Die Frage an alle, die älter als zehn Jahre sind und dies gerade lesen, ist nicht, ob Sie gesünder essen wollen, um eine Herzerkrankung zu vermeiden oder nicht, sondern ob Sie bereit sind, die Herzschädigung zu kurieren, die Sie sehr wahrscheinlich bereits haben.

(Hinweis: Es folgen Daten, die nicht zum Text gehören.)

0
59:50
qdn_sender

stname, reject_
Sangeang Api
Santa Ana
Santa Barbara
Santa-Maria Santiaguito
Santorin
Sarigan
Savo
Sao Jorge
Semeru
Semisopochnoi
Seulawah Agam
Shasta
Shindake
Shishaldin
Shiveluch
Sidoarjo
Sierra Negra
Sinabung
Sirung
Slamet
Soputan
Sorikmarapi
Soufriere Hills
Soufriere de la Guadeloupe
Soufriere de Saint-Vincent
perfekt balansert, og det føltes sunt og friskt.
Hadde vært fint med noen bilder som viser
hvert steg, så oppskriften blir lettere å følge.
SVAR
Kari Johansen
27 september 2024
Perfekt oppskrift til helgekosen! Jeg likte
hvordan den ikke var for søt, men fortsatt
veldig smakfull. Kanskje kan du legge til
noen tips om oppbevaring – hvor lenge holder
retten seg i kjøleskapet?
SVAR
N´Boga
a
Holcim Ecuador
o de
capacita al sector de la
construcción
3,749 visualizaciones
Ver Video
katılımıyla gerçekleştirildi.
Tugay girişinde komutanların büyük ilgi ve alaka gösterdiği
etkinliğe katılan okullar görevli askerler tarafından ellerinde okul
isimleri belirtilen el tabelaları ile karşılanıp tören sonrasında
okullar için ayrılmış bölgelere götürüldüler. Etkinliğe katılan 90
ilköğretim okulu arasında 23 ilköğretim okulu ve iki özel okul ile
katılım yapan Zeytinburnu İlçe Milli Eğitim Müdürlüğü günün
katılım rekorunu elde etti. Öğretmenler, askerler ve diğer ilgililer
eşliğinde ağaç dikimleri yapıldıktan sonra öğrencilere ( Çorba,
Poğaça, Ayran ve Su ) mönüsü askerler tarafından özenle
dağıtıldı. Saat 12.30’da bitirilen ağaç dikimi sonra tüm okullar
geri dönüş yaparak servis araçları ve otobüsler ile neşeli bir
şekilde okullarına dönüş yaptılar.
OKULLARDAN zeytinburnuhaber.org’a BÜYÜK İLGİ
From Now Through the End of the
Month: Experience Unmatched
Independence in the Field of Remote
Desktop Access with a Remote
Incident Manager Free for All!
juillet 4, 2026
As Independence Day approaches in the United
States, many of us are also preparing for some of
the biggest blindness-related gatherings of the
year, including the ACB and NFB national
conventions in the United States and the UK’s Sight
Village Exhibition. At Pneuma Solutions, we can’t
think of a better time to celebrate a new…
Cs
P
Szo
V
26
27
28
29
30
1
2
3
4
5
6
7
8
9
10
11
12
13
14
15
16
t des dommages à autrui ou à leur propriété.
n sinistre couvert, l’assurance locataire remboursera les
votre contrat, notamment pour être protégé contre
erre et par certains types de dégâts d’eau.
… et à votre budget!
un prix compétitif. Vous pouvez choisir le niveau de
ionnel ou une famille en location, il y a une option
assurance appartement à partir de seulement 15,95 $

Ab welchem Zeitpunkt tauchen diese Fetteinlagerungen frühestens auf? Atherosklerose kann schon vor der Geburt einsetzen. Italienische Forscher untersuchten die Arterien von Fehlgeburten und Frühchen, die kurz nach der Geburt gestorben waren. Es stellte sich heraus, dass die Arterien der Föten, deren Mütter einen hohen LDL-Cholesterinspiegel hatten, mit einer höheren Wahrscheinlichkeit Läsionen aufwiesen.23 Dieses Ergebnis legt nahe, dass Atherosklerose nicht erst als ernährungsbedingte Krankheit in der Kindheit, sondern bereits im Mutterleib entstehen kann.